## TO-DO ITEM
Lines in the listing that hold the string "напиток" need to be tallied, and the total given alone.

(ENTRIES SUPPLIED Opens)

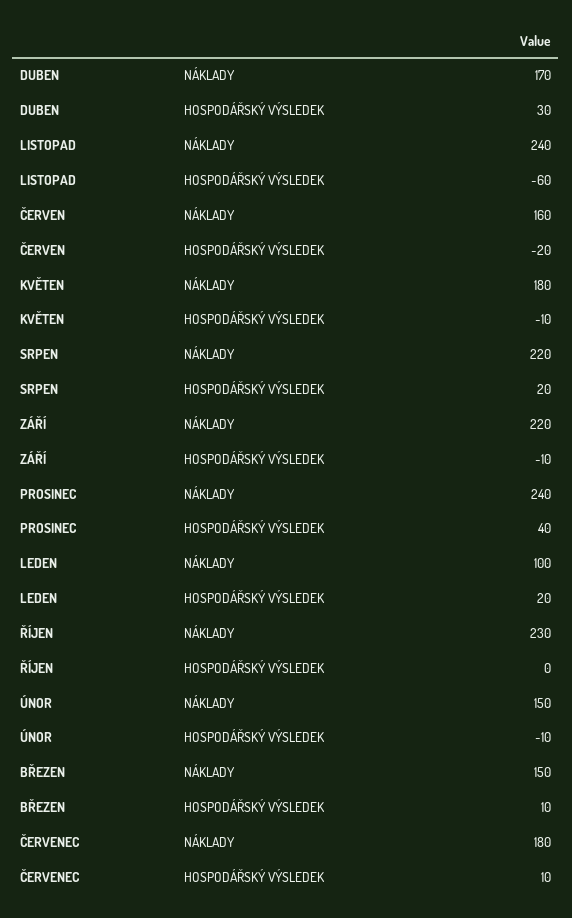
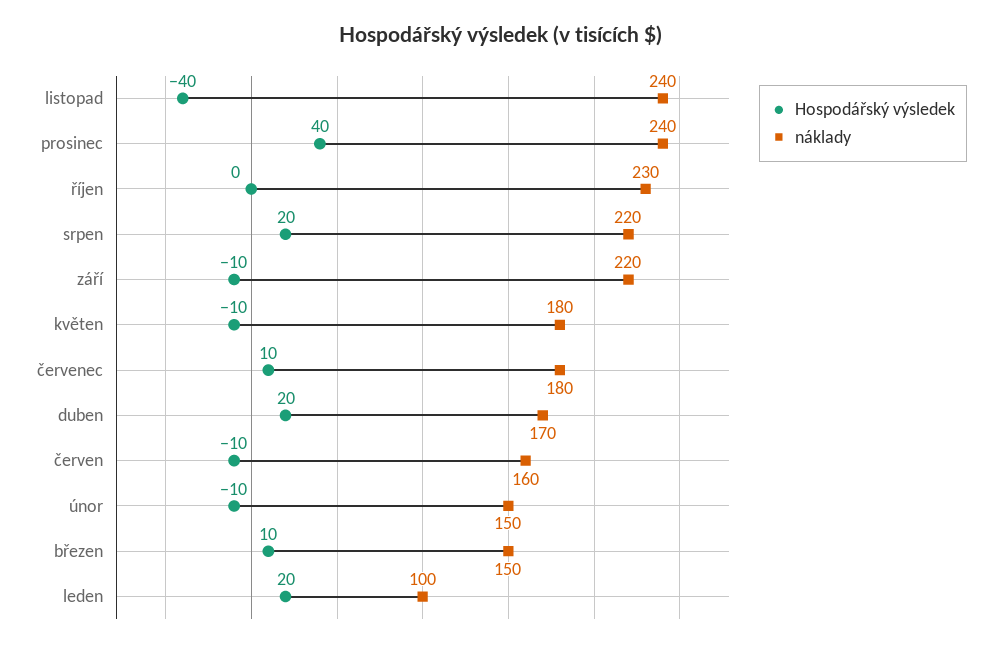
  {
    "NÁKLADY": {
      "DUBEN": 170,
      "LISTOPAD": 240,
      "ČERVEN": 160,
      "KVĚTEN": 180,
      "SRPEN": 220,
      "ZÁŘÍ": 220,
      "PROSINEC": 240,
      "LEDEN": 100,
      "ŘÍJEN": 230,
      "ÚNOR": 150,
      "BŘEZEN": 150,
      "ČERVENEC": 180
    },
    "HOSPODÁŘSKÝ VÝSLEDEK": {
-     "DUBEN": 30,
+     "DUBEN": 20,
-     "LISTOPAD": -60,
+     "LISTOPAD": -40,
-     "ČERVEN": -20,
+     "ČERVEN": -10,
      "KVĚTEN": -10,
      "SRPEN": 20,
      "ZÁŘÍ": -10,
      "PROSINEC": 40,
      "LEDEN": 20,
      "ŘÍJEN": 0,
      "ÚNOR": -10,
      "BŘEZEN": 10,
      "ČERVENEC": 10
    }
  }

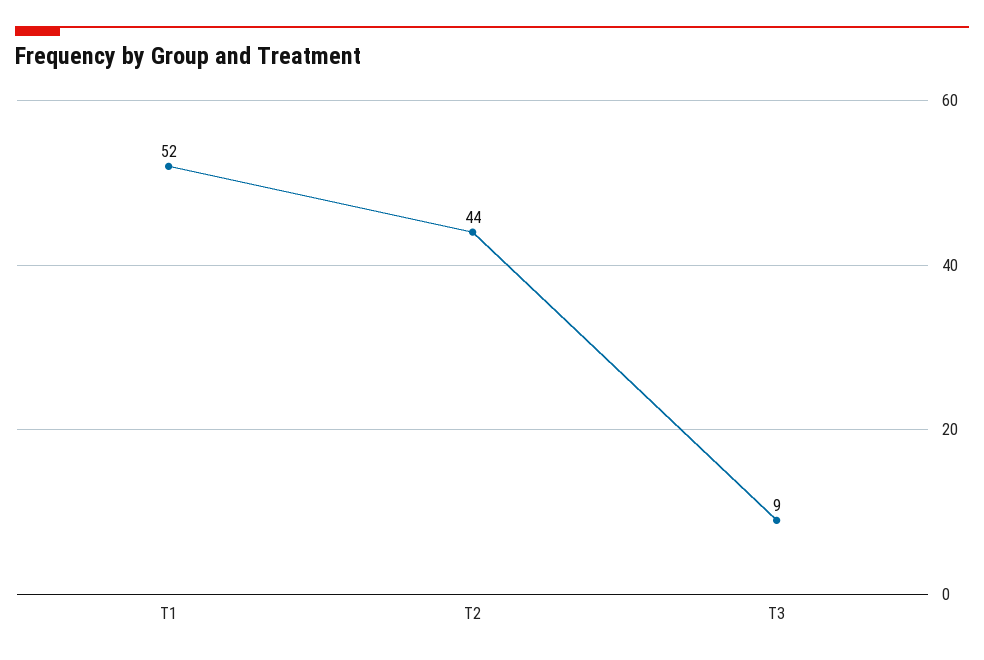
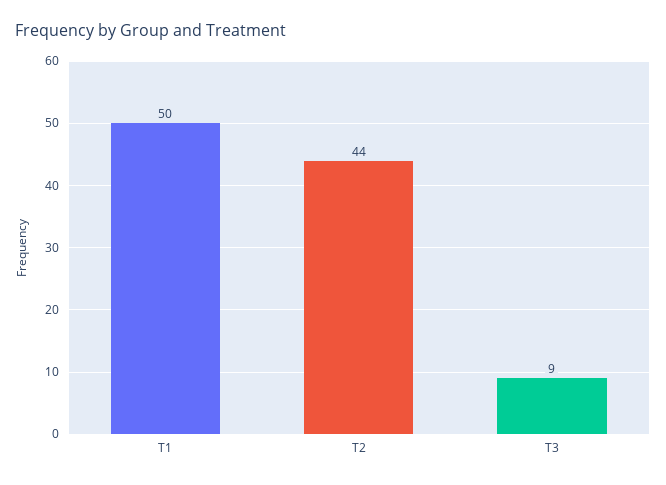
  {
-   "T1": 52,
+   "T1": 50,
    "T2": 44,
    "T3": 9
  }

(ENTRIES SUPPLIED Closes)
(ENTRIES SUPPLIED Opens)

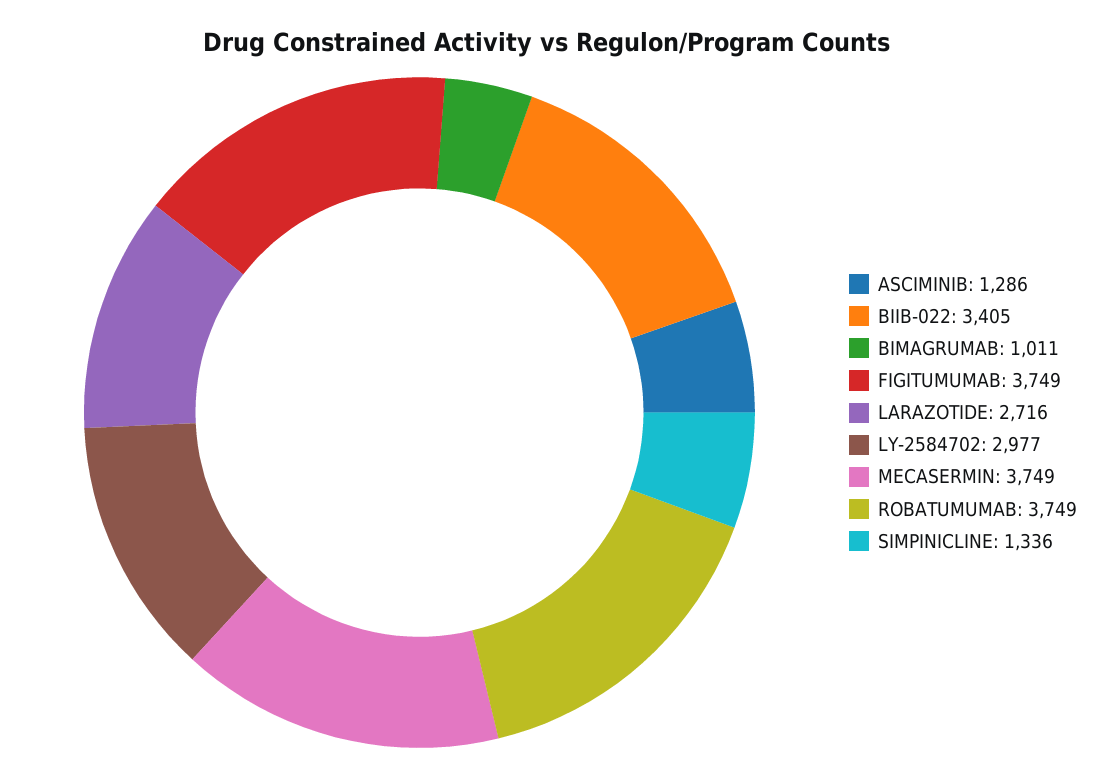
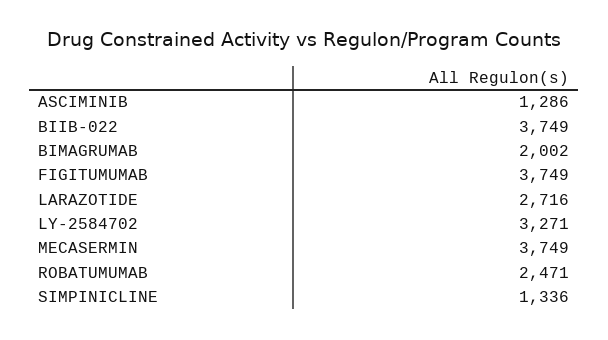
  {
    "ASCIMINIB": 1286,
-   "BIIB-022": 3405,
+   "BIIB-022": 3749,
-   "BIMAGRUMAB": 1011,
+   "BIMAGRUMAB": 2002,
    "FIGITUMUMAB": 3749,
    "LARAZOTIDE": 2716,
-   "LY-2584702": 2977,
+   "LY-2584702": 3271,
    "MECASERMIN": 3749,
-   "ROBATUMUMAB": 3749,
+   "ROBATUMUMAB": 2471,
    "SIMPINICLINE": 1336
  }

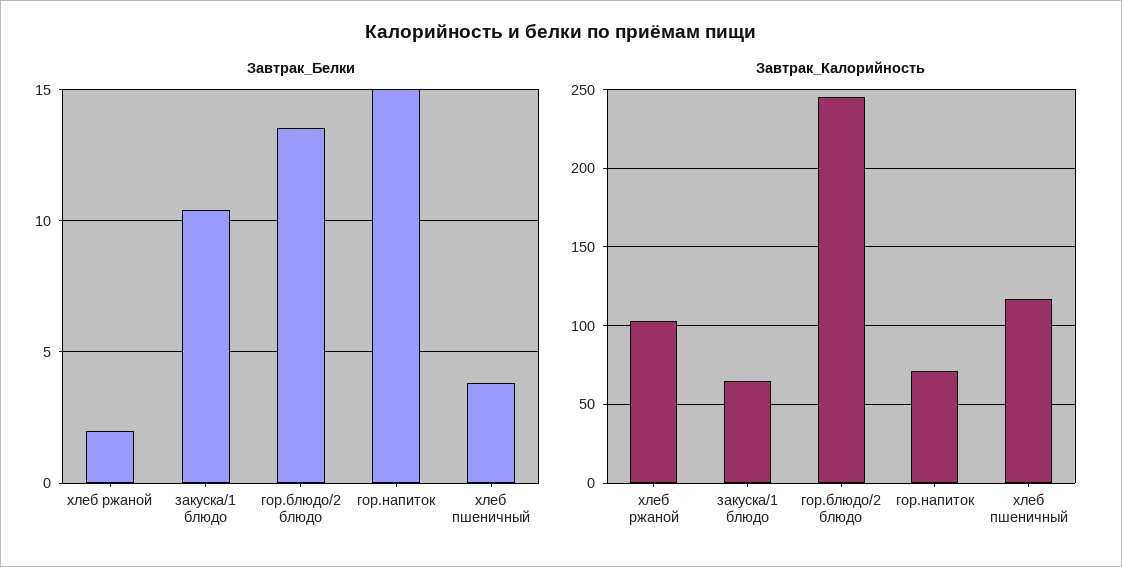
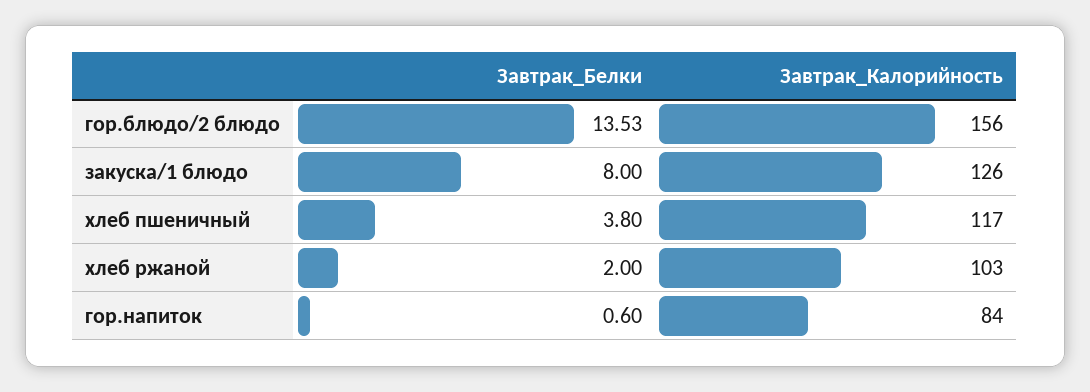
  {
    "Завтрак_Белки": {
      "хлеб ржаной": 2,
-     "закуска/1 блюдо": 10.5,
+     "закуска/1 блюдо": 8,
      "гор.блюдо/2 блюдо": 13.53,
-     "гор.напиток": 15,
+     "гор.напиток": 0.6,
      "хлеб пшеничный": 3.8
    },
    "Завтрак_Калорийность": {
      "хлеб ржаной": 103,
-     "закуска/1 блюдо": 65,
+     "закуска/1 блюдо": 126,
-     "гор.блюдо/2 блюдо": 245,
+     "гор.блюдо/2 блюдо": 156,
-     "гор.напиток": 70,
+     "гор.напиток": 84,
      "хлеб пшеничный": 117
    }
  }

(ENTRIES SUPPLIED Closes)

## WORKED SOLUTION
4